ACTIVITY:
Your job with the data below: print everything from the line that holds "Papier Imprimé Pack" down to the line that holds "Dimensions : 30.5 x 30.5 cm", ends included, exactly, and nothing else.
((
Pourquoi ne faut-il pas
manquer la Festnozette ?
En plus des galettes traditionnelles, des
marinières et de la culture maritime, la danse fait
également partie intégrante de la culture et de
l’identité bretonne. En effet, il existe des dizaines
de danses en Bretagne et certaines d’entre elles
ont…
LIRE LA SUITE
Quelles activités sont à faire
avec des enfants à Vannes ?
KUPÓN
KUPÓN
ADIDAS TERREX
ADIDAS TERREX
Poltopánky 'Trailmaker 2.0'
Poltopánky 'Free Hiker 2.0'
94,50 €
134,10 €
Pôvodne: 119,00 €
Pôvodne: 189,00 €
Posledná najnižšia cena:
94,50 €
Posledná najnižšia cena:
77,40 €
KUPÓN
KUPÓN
))
((
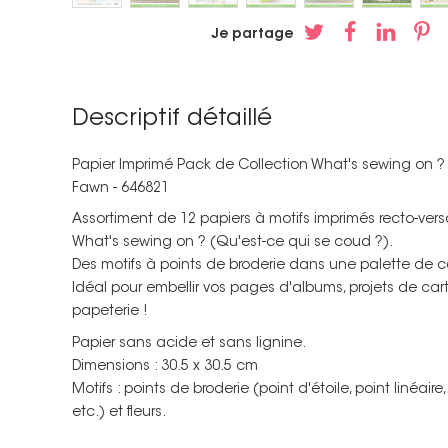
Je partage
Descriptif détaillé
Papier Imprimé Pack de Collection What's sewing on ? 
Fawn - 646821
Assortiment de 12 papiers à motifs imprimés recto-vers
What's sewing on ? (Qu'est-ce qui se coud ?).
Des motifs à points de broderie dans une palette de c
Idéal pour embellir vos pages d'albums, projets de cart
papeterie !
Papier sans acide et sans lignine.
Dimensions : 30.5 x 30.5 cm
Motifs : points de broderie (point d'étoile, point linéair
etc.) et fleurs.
))
ANSWER FOR THIS EXERCISE:
Papier Imprimé Pack de Collection What's sewing on ? 
Fawn - 646821
Assortiment de 12 papiers à motifs imprimés recto-vers
What's sewing on ? (Qu'est-ce qui se coud ?).
Des motifs à points de broderie dans une palette de c
Idéal pour embellir vos pages d'albums, projets de cart
papeterie !
Papier sans acide et sans lignine.
Dimensions : 30.5 x 30.5 cm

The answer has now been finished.